This is a reality check after a scorching market run. The S&P 500, Nasdaq 100, and Asian equity gauges all hit fresh records last week on solid US earnings and signs the economy's holding up despite the energy shock. Global stocks had momentum, and that momentum just hit a wall.
The Momentum Trade Was Already Stretched
Here's the thing that makes this pullback more interesting than just a headline reaction. The momentum strategy—basically piling into recent winners—has been the defining feature across markets for weeks. Junk bonds got pulled in. Crypto got pulled in. One equity momentum index closed Friday near its highest level since the global financial crisis.
Barclays strategists said the trade reached extremes that historically preceded selloffs. Goldman's trading desk wrote last week that valuations for high-momentum stocks are stretched and positioning is among the highest in recent years based on prime brokerage data. So the geopolitical rejection gave the market a reason to unwind what was already looking crowded.
This is where behavioral gaps between analysis and execution show up. Everyone could see the momentum trade was getting extended, but positioning stayed heavy because nobody wanted to be the first one out. Then an external catalyst forces the exit.
What the Data Says About Underlying Strength
Friday's nonfarm payrolls showed 115,000 jobs added in April after an even bigger March surge, marking the strongest two-month increase since 2024. Unemployment held at 4.3%. The labor market's still solid, which is probably why equity futures are only down 0.3% instead of 1.5%. The foundation's intact even if the geopolitical overhang just got worse.

Data extract:

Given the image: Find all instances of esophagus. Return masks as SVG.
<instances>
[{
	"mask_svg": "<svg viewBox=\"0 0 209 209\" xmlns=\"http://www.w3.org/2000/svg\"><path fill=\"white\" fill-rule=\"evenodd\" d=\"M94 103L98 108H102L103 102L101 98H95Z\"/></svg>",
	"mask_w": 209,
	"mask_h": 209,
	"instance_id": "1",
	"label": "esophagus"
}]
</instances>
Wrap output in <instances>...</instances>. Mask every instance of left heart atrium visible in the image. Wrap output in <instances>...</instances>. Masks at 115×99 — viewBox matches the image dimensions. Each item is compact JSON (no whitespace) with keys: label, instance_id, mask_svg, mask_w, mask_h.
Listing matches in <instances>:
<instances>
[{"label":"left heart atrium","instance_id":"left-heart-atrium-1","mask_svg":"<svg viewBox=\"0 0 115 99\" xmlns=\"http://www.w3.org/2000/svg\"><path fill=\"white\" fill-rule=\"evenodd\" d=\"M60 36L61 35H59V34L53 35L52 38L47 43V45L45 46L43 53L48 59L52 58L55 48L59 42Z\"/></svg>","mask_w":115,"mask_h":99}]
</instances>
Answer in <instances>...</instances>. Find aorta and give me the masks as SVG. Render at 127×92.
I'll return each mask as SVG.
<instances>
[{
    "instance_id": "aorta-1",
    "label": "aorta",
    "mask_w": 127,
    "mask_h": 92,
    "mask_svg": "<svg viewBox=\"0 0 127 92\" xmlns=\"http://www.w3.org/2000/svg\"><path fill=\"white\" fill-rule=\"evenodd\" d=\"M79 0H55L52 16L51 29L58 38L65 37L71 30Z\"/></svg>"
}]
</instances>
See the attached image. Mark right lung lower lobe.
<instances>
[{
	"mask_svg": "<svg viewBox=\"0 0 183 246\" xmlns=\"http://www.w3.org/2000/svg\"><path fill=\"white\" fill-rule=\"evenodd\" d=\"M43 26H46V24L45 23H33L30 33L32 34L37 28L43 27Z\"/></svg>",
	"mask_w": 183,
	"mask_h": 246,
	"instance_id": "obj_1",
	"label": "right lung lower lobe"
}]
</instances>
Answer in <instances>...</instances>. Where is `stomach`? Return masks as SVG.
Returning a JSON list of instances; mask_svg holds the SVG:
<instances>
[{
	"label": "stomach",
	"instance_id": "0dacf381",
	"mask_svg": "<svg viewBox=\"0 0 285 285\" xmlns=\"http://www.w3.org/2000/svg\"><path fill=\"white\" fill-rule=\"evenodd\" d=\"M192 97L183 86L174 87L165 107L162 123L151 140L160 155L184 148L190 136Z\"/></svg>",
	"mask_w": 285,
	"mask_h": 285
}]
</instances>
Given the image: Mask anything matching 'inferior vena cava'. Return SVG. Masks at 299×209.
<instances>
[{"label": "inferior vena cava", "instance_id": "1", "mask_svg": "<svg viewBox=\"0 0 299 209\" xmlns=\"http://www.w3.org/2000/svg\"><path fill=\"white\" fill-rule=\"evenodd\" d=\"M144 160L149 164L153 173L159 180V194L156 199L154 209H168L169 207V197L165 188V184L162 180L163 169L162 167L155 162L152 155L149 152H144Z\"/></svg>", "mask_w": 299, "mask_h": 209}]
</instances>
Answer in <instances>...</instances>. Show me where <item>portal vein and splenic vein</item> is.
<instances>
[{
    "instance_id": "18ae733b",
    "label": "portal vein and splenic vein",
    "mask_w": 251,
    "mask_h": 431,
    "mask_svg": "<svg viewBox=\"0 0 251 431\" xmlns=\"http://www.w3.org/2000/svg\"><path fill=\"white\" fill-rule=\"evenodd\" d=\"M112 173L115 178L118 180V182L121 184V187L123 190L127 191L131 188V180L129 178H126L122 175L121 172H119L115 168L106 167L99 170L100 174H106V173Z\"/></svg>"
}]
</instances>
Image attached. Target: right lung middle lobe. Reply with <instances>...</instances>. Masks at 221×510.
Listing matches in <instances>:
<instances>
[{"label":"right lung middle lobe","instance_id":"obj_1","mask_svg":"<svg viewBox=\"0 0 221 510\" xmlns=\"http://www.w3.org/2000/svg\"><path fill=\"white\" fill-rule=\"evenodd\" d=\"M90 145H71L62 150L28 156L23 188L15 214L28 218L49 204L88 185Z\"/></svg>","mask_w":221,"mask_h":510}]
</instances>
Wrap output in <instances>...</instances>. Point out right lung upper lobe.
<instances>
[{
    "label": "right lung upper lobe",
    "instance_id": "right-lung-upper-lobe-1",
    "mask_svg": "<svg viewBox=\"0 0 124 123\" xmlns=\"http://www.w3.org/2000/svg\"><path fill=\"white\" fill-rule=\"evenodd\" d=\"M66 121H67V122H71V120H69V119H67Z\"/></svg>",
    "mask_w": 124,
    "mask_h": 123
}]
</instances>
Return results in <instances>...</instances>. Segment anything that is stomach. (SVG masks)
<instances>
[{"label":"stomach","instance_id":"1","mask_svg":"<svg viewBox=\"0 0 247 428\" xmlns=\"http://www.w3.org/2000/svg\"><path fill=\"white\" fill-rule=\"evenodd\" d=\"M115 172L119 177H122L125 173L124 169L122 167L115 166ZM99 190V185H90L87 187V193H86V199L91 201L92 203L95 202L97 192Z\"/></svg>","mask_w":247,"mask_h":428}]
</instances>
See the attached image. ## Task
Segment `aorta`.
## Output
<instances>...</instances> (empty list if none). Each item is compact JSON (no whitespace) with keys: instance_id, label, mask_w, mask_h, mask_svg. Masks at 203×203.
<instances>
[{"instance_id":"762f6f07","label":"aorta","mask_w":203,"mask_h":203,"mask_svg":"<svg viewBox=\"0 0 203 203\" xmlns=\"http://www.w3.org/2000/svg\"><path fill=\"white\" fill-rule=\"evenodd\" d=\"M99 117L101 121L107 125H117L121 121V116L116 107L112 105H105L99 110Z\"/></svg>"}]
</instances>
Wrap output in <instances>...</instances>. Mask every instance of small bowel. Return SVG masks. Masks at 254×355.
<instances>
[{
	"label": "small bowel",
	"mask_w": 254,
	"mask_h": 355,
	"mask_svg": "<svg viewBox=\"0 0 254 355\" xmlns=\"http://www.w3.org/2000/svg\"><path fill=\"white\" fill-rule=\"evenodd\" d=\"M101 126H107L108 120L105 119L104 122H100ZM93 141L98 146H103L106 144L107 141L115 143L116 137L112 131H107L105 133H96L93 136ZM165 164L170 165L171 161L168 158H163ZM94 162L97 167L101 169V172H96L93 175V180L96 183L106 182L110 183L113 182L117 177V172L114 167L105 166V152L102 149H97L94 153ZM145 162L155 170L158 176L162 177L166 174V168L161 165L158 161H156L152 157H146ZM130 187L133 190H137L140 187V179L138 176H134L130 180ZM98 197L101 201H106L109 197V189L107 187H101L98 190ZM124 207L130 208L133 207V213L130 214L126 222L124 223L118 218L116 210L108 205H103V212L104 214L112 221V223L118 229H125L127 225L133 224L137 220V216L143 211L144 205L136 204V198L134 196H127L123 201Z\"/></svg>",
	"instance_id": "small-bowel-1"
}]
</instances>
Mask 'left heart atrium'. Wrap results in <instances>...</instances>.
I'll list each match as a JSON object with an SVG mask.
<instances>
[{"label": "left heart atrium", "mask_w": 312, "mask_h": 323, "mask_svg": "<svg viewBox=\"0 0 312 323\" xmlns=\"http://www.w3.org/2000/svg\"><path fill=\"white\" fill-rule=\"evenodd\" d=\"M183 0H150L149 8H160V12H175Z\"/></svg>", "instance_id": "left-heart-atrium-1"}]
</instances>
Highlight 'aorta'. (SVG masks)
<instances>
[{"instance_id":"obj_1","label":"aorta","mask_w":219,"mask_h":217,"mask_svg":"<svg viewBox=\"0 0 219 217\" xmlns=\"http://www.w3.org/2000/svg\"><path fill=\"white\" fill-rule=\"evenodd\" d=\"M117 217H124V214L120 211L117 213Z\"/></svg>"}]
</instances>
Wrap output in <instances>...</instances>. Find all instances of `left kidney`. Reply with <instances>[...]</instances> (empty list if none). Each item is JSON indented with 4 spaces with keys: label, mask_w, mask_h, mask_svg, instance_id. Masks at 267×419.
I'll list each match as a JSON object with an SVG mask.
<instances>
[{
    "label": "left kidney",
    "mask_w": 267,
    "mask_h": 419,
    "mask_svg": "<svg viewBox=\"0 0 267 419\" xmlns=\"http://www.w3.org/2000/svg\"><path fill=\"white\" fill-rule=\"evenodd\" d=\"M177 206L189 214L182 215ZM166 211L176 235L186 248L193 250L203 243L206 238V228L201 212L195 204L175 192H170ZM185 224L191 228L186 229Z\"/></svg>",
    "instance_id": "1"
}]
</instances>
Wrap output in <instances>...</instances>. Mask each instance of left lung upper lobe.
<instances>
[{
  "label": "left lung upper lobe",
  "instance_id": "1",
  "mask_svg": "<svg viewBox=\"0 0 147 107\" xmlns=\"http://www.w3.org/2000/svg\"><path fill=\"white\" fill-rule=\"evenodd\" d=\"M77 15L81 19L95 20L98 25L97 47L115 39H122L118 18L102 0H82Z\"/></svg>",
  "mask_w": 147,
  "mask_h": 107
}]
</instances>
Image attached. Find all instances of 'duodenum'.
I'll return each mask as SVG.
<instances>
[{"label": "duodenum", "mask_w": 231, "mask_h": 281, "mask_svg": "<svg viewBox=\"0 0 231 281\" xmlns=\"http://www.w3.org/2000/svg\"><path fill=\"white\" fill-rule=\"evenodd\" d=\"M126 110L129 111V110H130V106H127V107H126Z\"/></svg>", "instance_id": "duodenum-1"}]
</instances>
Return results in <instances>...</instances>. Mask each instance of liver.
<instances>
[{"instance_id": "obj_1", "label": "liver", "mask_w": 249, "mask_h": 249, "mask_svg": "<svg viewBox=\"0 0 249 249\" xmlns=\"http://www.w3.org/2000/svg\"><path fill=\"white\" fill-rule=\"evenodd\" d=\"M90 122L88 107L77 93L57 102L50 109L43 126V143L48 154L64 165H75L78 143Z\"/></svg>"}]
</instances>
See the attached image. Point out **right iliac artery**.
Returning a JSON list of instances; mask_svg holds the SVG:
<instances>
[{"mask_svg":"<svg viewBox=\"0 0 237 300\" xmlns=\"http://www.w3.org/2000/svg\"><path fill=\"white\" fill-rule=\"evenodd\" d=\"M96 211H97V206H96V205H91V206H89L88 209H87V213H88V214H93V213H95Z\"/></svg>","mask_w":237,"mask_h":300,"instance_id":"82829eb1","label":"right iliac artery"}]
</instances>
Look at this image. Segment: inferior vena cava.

Objective:
Carry the market commentary on the momentum pullback forward from its last sentence.

Result of the task:
But inflation's not done. Consumer price index data comes out Tuesday, and economists expect a sharp 0.6% monthly increase for April. That's after March posted the biggest monthly advance since 2022. Energy stress is feeding through to broader prices, and the Fed's got no room to ease even if they wanted to.
Money markets are still pricing the Fed to stay on hold all year. They're basically waiting for the oil spike to play itself out before reassessing. That makes sense given the labor data, but it also means there's no policy cushion if something breaks.
The UK Adds Another Layer
The pound weakened ahead of Keir Starmer's speech addressing his leadership crisis after poor local election results. Starmer's laying out a plan to turn Labour's fortunes around, including taking the UK closer to the European Union a decade after Brexit. Brown Brothers Harriman's global head of markets strategy wrote that pressure on Starmer to resign has increased, but the risk of Labour pivoting further left has diminished, which should support the pound and gilts.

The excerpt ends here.